By this point in our lives, I think we've all confirmed the claim that it is "better to give than to receive." But personally, I had never given until it hurt until this year. And let me tell you... it did not feel good at first at all. Every month I've been watching my savings from past Christmases, birthdays, and Chinese new years shrink as rent takes a disproportionately large chunk out of my bank account. To make sure I'd have enough money to pay until the end of my lease, I cancelled my meal plan and have been living off about $60 a month for food. (Because of that, I sincerely thank God for all the friends that have swiped me in this semester.)
I'm not going to lie. There were times during the semester when I was looking at my budget and wondering how I could ever continue to sponsor my Compassion child, Stasya. I was in the midst of doubting whether or not it was worth it when I came home to find a stack of letters on my desk, a few of which were from Compassion. For those of you that don't know, a letter from a child is just about the best letter you could ever receive-- think love letter from the boy you've been crushing on for three years... but even better. It's not infatuous (is that even a word?). It's just pure love. When I read that letter from Stasya, who calls me her big sister, I couldn't help but feel heartbroken and ashamed.
In her letter, Stasya thanked me for the money I'd sent her for her birthday. It was one of the most heartfelt thanks I've ever received. And you know what she used the gift for? Clothes. That was the best and the worst part. And by worst I don't really mean it felt bad, it was just convicting. Stasya was overjoyed at receiving a gift that satisfied a need. And here I sit typing on my laptop, next to a desktop, in front of a hi-def TV and a stereo system. In the midst of all this luxury, how could I ever have considered myself incapable of helping to support this innocent and loving child?
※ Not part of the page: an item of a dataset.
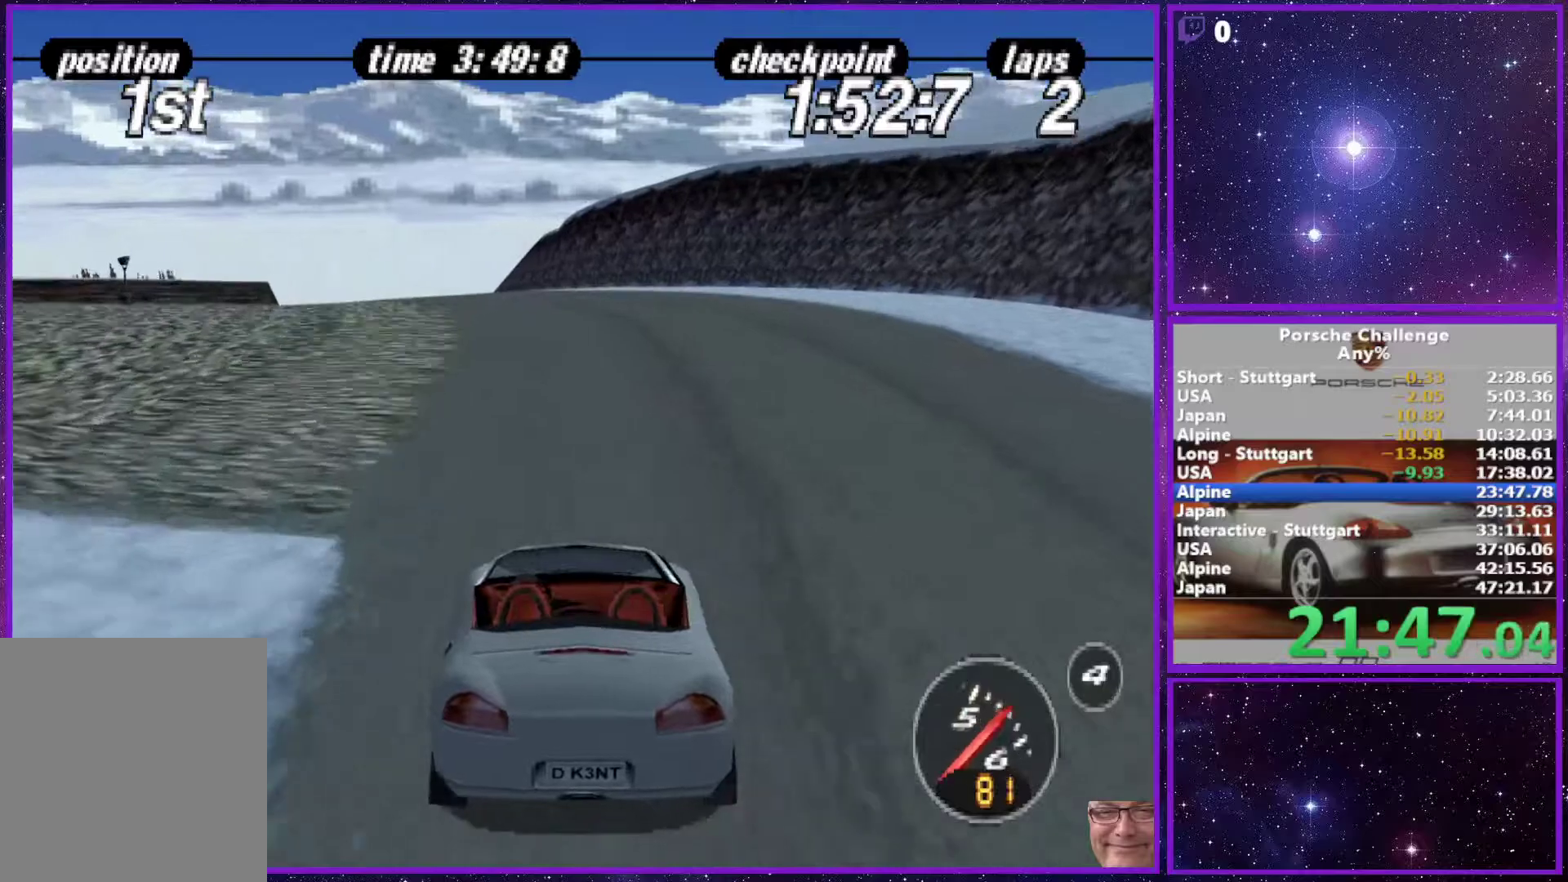
{"dt_ms": 500, "buttons": [], "left_stick": "left", "right_stick": "center", "events": [[467, "left_stick", "left"]]}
I've always had a lot to be thankful for. But this year my little sister half a world away taught me just how thankful I should be for what I have. I'm not really living paycheck to paycheck. Even if I were, I could be fairly sure that I'd get one regularly and for approximately the same amount each time. For Stasya and her family, there is no such certainty. But to them, that's secondary anyway. What matters is that they're together and healthy and happy. I wish we could be the same.